SUPPLIED DATA Block Start
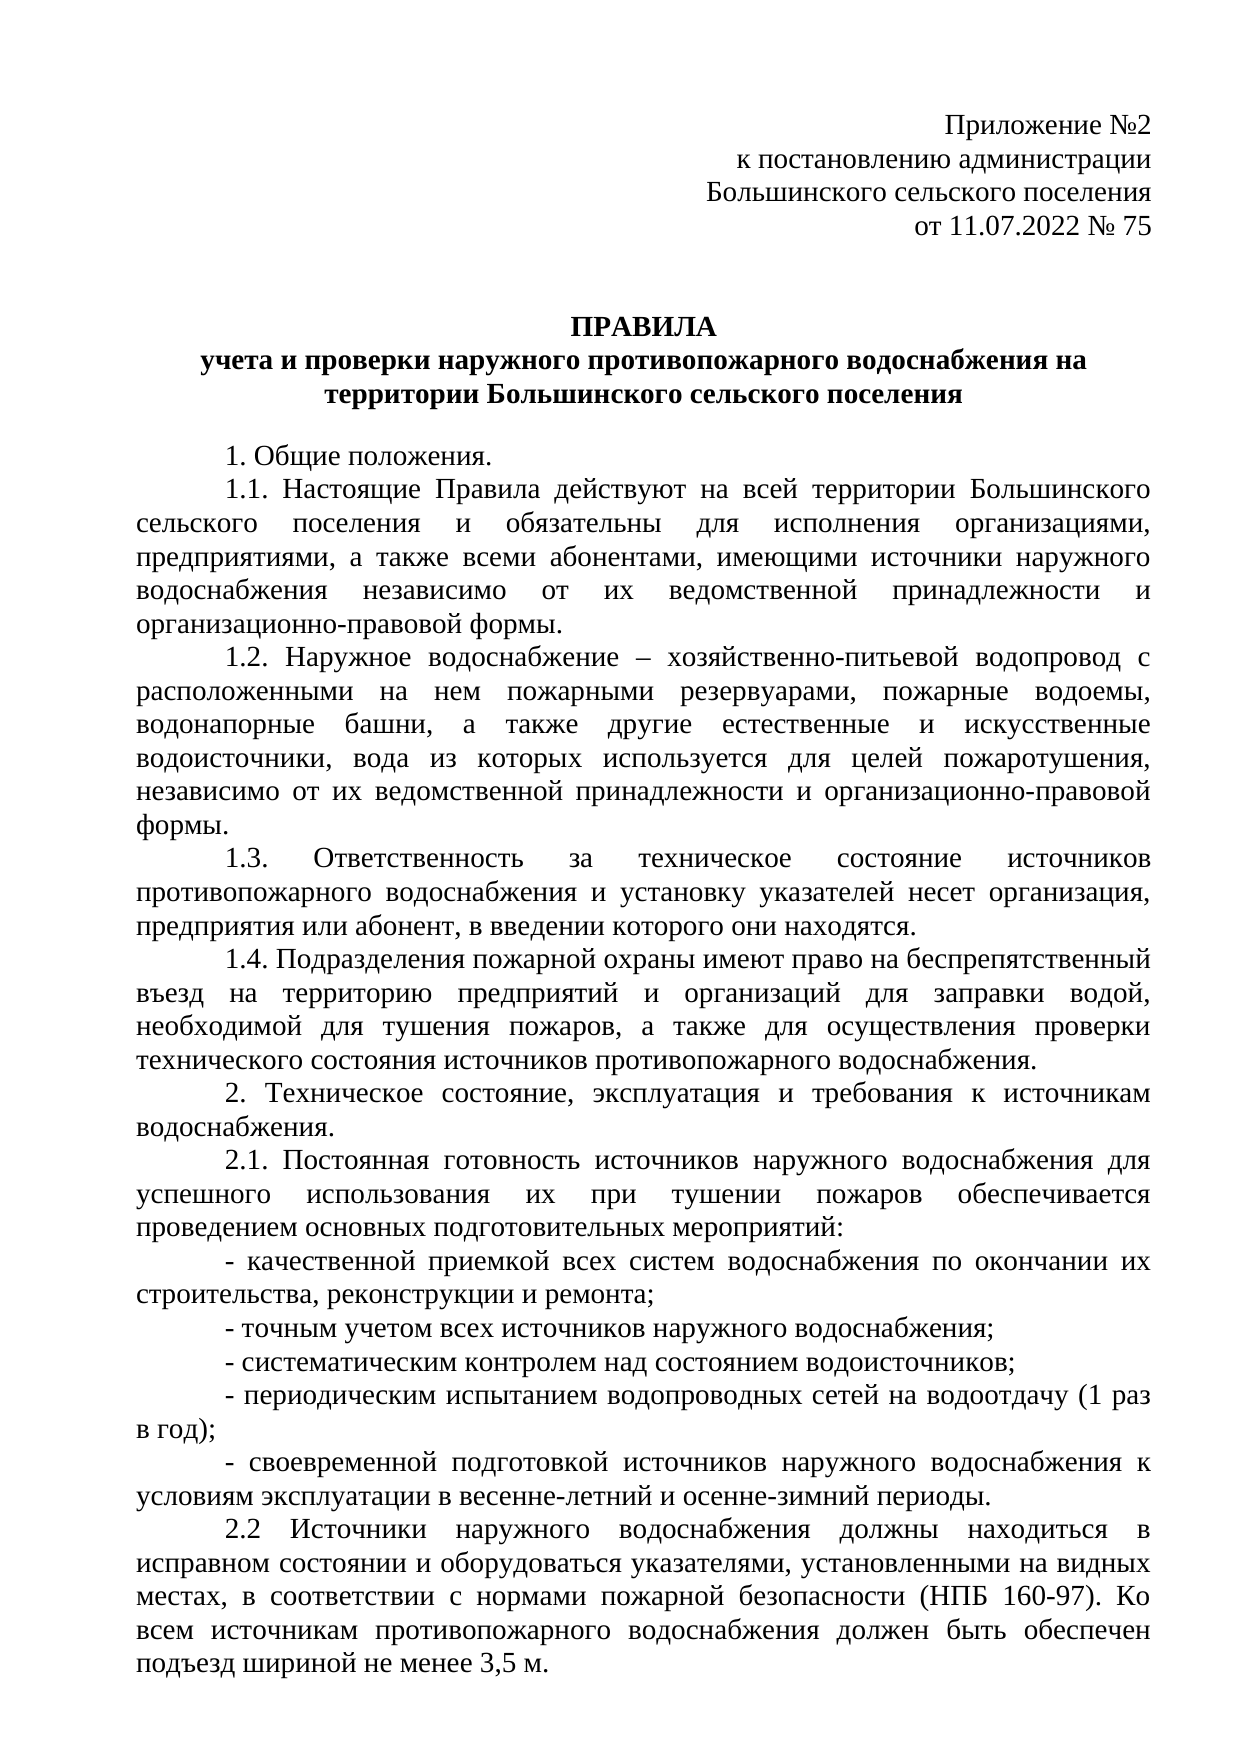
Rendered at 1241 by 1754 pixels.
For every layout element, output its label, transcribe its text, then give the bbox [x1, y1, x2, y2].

text учета и проверки наружного противопожарного водоснабжения на [136, 342, 1152, 376]
text - точным учетом всех источников наружного водоснабжения; [136, 1310, 1152, 1344]
text - качественной приемкой всех систем водоснабжения по окончании их строительства, реконструкции и ремонта; [136, 1243, 1152, 1310]
text территории Большинского сельского поселения [136, 376, 1152, 409]
text 2.1. Постоянная готовность источников наружного водоснабжения для успешного использования их при тушении пожаров обеспечивается проведением основных подготовительных мероприятий: [136, 1142, 1152, 1243]
text 1.3. Ответственность за техническое состояние источников противопожарного водоснабжения и установку указателей несет организация, предприятия или абонент, в введении которого они находятся. [136, 841, 1152, 941]
text 1.4. Подразделения пожарной охраны имеют право на беспрепятственный въезд на территорию предприятий и организаций для заправки водой, необходимой для тушения пожаров, а также для осуществления проверки технического состояния источников противопожарного водоснабжения. [136, 941, 1152, 1075]
text 2.2 Источники наружного водоснабжения должны находиться в исправном состоянии и оборудоваться указателями, установленными на видных местах, в соответствии с нормами пожарной безопасности (НПБ 160-97). Ко всем источникам противопожарного водоснабжения должен быть обеспечен подъезд шириной не менее 3,5 м. [136, 1511, 1152, 1679]
text Приложение №2 [136, 107, 1152, 141]
text от 11.07.2022 № 75 [136, 208, 1152, 242]
text - систематическим контролем над состоянием водоисточников; [136, 1344, 1152, 1377]
text Большинского сельского поселения [136, 174, 1152, 208]
text 1.1. Настоящие Правила действуют на всей территории Большинского сельского поселения и обязательны для исполнения организациями, предприятиями, а также всеми абонентами, имеющими источники наружного водоснабжения независимо от их ведомственной принадлежности и организационно-правовой формы. [136, 472, 1152, 639]
text 2. Техническое состояние, эксплуатация и требования к источникам водоснабжения. [136, 1075, 1152, 1142]
text - своевременной подготовкой источников наружного водоснабжения к условиям эксплуатации в весенне-летний и осенне-зимний периоды. [136, 1444, 1152, 1511]
text - периодическим испытанием водопроводных сетей на водоотдачу (1 раз в год); [136, 1377, 1152, 1444]
text ПРАВИЛА [136, 309, 1152, 342]
text 1.2. Наружное водоснабжение – хозяйственно-питьевой водопровод с расположенными на нем пожарными резервуарами, пожарные водоемы, водонапорные башни, а также другие естественные и искусственные водоисточники, вода из которых используется для целей пожаротушения, независимо от их ведомственной принадлежности и организационно-правовой формы. [136, 639, 1152, 841]
text 1. Общие положения. [136, 438, 1152, 472]
text к постановлению администрации [136, 141, 1152, 174]
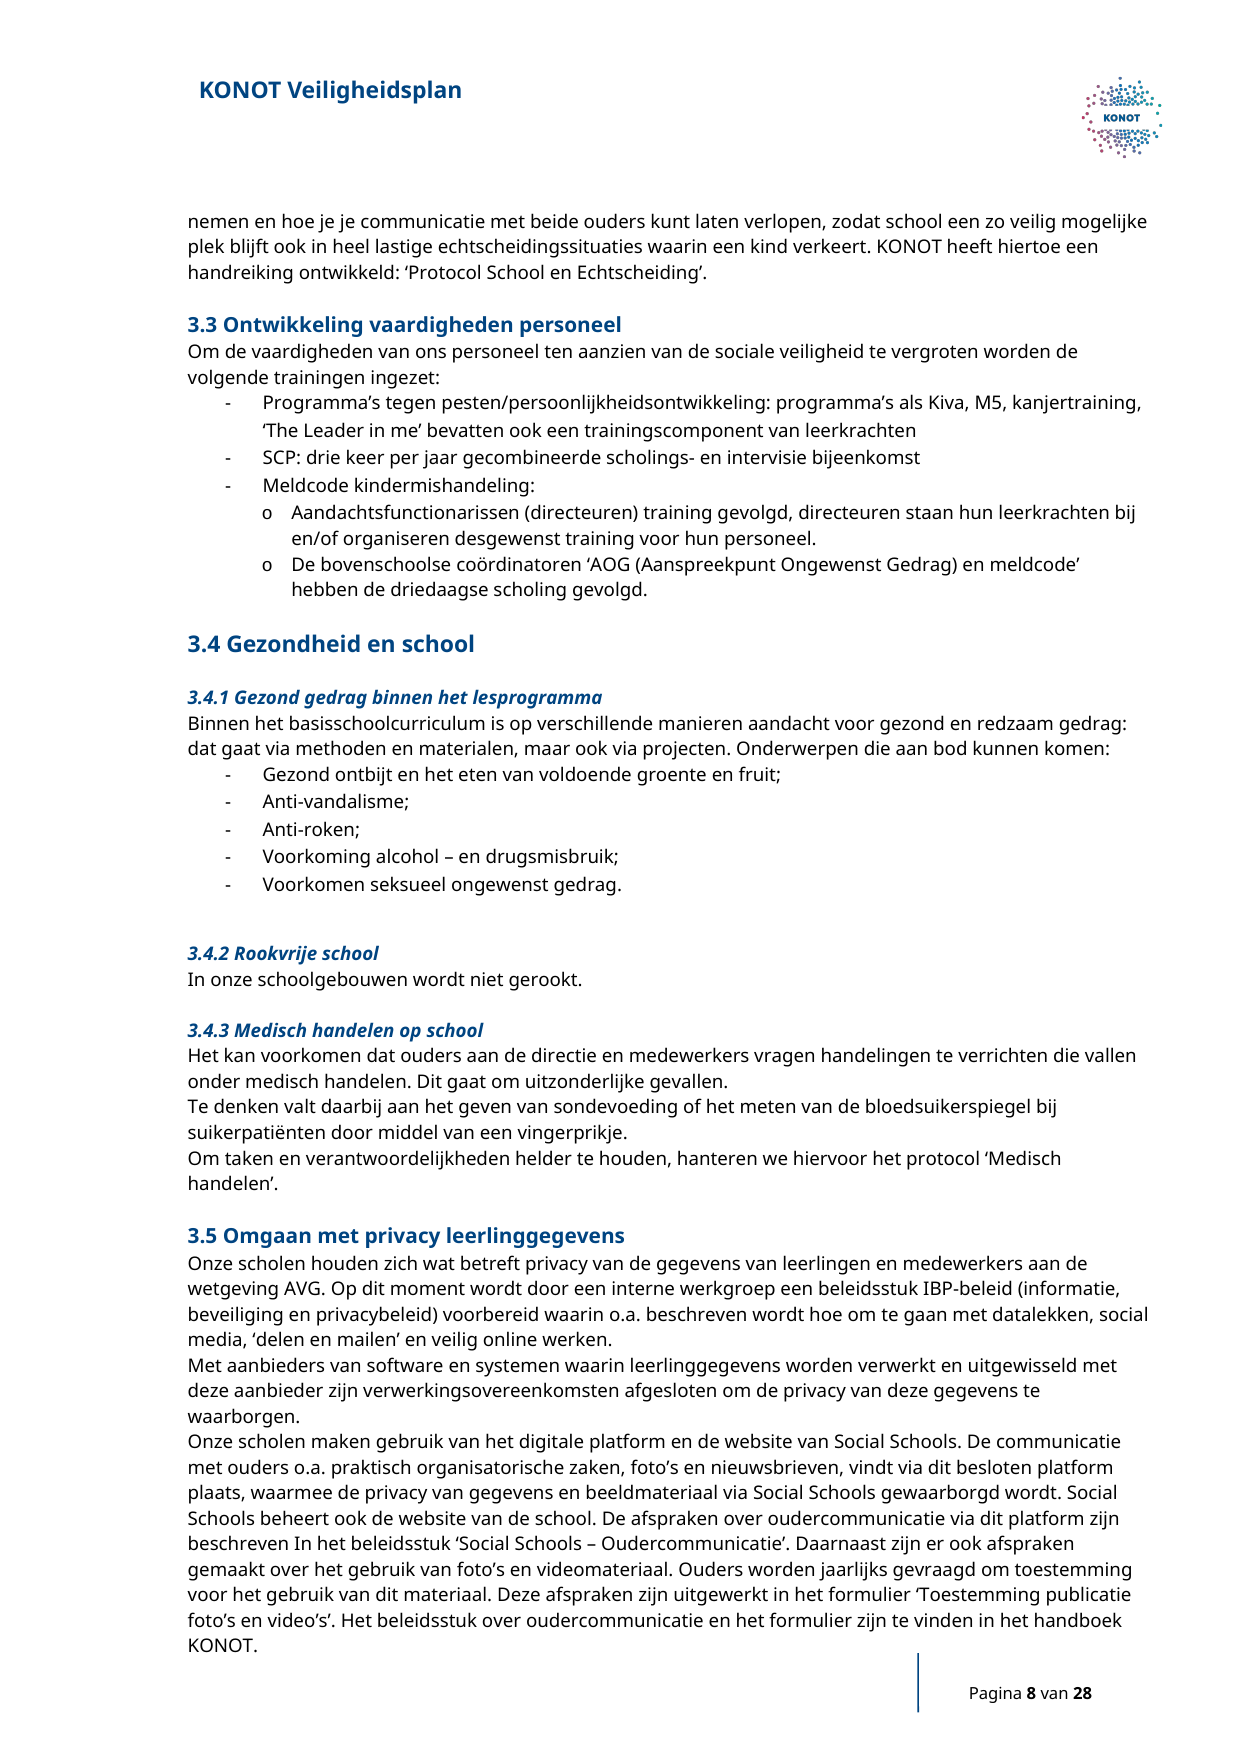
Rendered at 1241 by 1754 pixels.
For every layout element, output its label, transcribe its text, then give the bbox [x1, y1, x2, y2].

text Met aanbieders van software en systemen waarin leerlinggegevens worden verwerkt en uitgewisseld met deze aanbieder zijn verwerkingsovereenkomsten afgesloten om de privacy van deze gegevens te waarborgen. [187, 1352, 1152, 1428]
subtitle 3.4 Gezondheid en school [187, 628, 1152, 659]
text Om taken en verantwoordelijkheden helder te houden, hanteren we hiervoor het protocol ‘Medisch handelen’. [187, 1145, 1152, 1196]
list Voorkoming alcohol – en drugsmisbruik; [225, 843, 1152, 869]
list Anti-vandalisme; [225, 788, 1152, 814]
subtitle 3.4.2 Rookvrije school [187, 941, 1152, 966]
text Om de vaardigheden van ons personeel ten aanzien van de sociale veiligheid te vergroten worden de volgende trainingen ingezet: [187, 339, 1152, 390]
text Binnen het basisschoolcurriculum is op verschillende manieren aandacht voor gezond en redzaam gedrag: dat gaat via methoden en materialen, maar ook via projecten. Onderwerpen die aan bod kunnen komen: [187, 710, 1152, 761]
text Onze scholen maken gebruik van het digitale platform en de website van Social Schools. De communicatie met ouders o.a. praktisch organisatorische zaken, foto’s en nieuwsbrieven, vindt via dit besloten platform plaats, waarmee de privacy van gegevens en beeldmateriaal via Social Schools gewaarborgd wordt. Social Schools beheert ook de website van de school. De afspraken over oudercommunicatie via dit platform zijn beschreven In het beleidsstuk ‘Social Schools – Oudercommunicatie’. Daarnaast zijn er ook afspraken gemaakt over het gebruik van foto’s en videomateriaal. Ouders worden jaarlijks gevraagd om toestemming voor het gebruik van dit materiaal. Deze afspraken zijn uitgewerkt in het formulier ‘Toestemming publicatie foto’s en video’s’. Het beleidsstuk over oudercommunicatie en het formulier zijn te vinden in het handboek KONOT. [187, 1428, 1152, 1658]
text Te denken valt daarbij aan het geven van sondevoeding of het meten van de bloedsuikerspiegel bij suikerpatiënten door middel van een vingerprikje. [187, 1094, 1152, 1145]
list Anti-roken; [225, 816, 1152, 842]
list Meldcode kindermishandeling: [225, 472, 1152, 498]
list Voorkomen seksueel ongewenst gedrag. [225, 871, 1152, 897]
text Het kan voorkomen dat ouders aan de directie en medewerkers vragen handelingen te verrichten die vallen onder medisch handelen. Dit gaat om uitzonderlijke gevallen. [187, 1043, 1152, 1094]
list De bovenschoolse coördinatoren ‘AOG (Aanspreekpunt Ongewenst Gedrag) en meldcode’ hebben de driedaagse scholing gevolgd. [261, 551, 1152, 602]
subtitle 3.3 Ontwikkeling vaardigheden personeel [187, 310, 1152, 339]
picture [1078, 73, 1166, 162]
list SCP: drie keer per jaar gecombineerde scholings- en intervisie bijeenkomst [225, 445, 1152, 470]
text Onze scholen houden zich wat betreft privacy van de gegevens van leerlingen en medewerkers aan de wetgeving AVG. Op dit moment wordt door een interne werkgroep een beleidsstuk IBP-beleid (informatie, beveiliging en privacybeleid) voorbereid waarin o.a. beschreven wordt hoe om te gaan met datalekken, social media, ‘delen en mailen’ en veilig online werken. [187, 1250, 1152, 1352]
list Programma’s tegen pesten/persoonlijkheidsontwikkeling: programma’s als Kiva, M5, kanjertraining, ‘The Leader in me’ bevatten ook een trainingscomponent van leerkrachten [225, 390, 1152, 443]
subtitle 3.5 Omgaan met privacy leerlinggegevens [187, 1221, 1152, 1250]
list Aandachtsfunctionarissen (directeuren) training gevolgd, directeuren staan hun leerkrachten bij en/of organiseren desgewenst training voor hun personeel. [261, 500, 1152, 551]
text Als onderwijsorganisatie hebben we steeds meer kinderen onder onze hoede waarvan de ouders gescheiden leven. In die situaties is het voor onze leerkrachten belangrijk om te weten hoe je een neutrale positie in kunt nemen en hoe je je communicatie met beide ouders kunt laten verlopen, zodat school een zo veilig mogelijke plek blijft ook in heel lastige echtscheidingssituaties waarin een kind verkeert. KONOT heeft hiertoe een handreiking ontwikkeld: ‘Protocol School en Echtscheiding’. [187, 208, 1152, 285]
subtitle 3.4.1 Gezond gedrag binnen het lesprogramma [187, 684, 1152, 710]
list Gezond ontbijt en het eten van voldoende groente en fruit; [225, 761, 1152, 787]
text In onze schoolgebouwen wordt niet gerookt. [187, 966, 1152, 992]
subtitle 3.4.3 Medisch handelen op school [187, 1017, 1152, 1043]
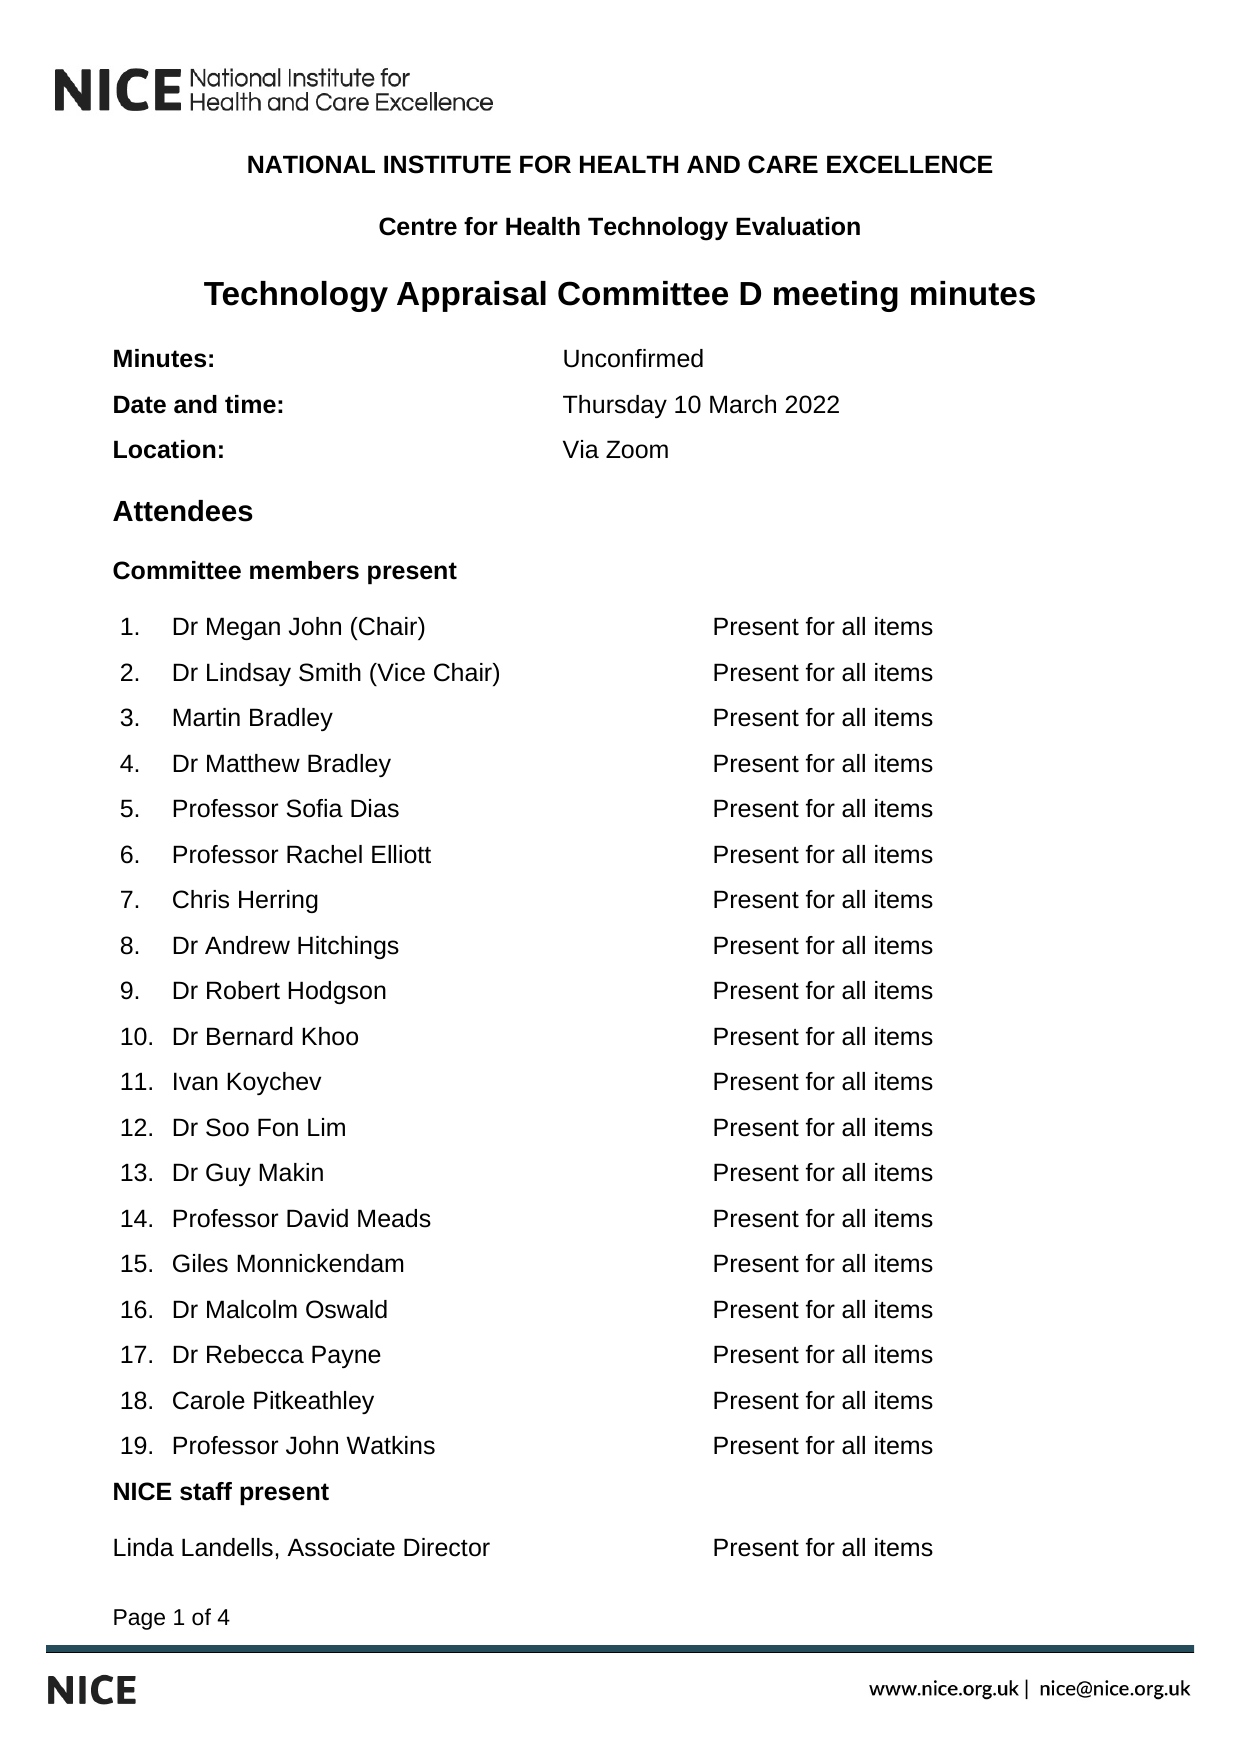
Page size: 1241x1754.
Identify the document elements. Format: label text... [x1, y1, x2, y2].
SUPPLIED DATA Block End
_TASK INSTRUCTIONS_: Check each line above for the word "Anti" and say how many have it, with nothing else.

_ANSWER TO THE PROBLEM_: 2